Design and implementation of skiplist-based key-value store on non-volatile memory

Abstract

Non-volatile random access memory (NVRAM) is a promising approach to persistent data storage with outstanding advantages over traditional storage devices, such as hard disk drives (HDDs) and solid state drives (SSDs). Some of its biggest advantages are its DRAM-like read latency and microsecond-level write latency, which are several hundred times faster than those in the original block device. However, one of the issues with using NVRAM as a storage device is designing an indexing system for its data stores to fully utilize NVRAM characteristics. The state-of-the-art indexing systems of non-volatile key-value stores are usually based on B+-trees or their variants, which were originally designed for block-based storage devices with better sequential performance than random performance. The semantics of B+-tree require data being sorted into leaf nodes and inner nodes and frequent splitting and merging to keep balanced. However, all the sorting, splitting, and merging operations cause extra write to NVRAM, which decreases its performance.

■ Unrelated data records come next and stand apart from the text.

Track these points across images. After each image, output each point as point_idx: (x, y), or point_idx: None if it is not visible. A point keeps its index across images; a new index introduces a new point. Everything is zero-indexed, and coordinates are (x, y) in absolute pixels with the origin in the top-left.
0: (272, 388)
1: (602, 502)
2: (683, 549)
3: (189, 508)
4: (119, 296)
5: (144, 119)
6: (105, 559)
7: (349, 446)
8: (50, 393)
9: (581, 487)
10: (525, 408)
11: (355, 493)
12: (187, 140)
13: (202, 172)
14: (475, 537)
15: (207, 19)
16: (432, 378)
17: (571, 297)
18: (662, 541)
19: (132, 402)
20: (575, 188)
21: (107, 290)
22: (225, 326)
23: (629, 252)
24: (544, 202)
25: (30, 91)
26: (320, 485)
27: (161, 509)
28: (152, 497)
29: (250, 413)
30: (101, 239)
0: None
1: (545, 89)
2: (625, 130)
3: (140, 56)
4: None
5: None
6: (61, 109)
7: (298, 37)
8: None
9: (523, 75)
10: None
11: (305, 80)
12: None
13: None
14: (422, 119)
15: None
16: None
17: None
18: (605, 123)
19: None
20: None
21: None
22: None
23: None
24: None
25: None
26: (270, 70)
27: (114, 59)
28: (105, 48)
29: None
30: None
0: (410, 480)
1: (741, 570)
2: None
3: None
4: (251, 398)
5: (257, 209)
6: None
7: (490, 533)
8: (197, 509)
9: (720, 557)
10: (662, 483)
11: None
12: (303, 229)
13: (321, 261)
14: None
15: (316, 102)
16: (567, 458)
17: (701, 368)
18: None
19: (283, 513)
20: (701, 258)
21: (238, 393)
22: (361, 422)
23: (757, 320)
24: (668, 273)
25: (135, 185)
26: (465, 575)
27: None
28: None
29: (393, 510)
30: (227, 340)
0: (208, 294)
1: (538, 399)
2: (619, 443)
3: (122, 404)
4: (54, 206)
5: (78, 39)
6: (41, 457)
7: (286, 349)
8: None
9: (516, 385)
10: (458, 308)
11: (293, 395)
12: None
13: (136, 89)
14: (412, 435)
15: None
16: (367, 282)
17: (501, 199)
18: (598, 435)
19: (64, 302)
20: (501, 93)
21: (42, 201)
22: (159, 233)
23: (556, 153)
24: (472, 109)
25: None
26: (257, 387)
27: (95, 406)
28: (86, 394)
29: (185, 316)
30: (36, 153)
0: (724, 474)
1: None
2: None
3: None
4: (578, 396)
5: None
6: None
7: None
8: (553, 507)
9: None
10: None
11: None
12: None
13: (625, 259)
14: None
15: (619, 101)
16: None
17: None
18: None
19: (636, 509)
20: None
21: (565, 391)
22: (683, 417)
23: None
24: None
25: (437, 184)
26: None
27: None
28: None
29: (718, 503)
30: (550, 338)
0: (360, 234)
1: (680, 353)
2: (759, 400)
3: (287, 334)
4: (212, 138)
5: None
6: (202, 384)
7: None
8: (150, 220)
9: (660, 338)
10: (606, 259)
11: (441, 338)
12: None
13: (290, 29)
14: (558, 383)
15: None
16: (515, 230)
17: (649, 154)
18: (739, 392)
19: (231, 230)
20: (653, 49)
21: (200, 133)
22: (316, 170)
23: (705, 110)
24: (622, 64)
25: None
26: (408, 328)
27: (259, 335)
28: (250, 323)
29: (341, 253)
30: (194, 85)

In this article, we propose NV-Skiplist, a skiplist-based indexing system for key-value stores on NVRAM that fully uses the features of both NVRAM and DRAM. NV-Skiplist constructs its bottom layer in non-volatile memory to maintain data persistence and support range scans. It builds its upper layers in DRAM to retain rapid index searching and prevent consistently large overhead. We also propose a multiranged variant of NV-Skiplist to increase its search performance and scalability. We evaluate the performance of NV-Skiplist and wB+-tree which is a state-of-art scheme on an NVRAM emulator on a server with an Intel Xeon E5-2620 v2 processor. The results show that our design outperforms the original tree-based, non-volatile key-value stores up to 48%.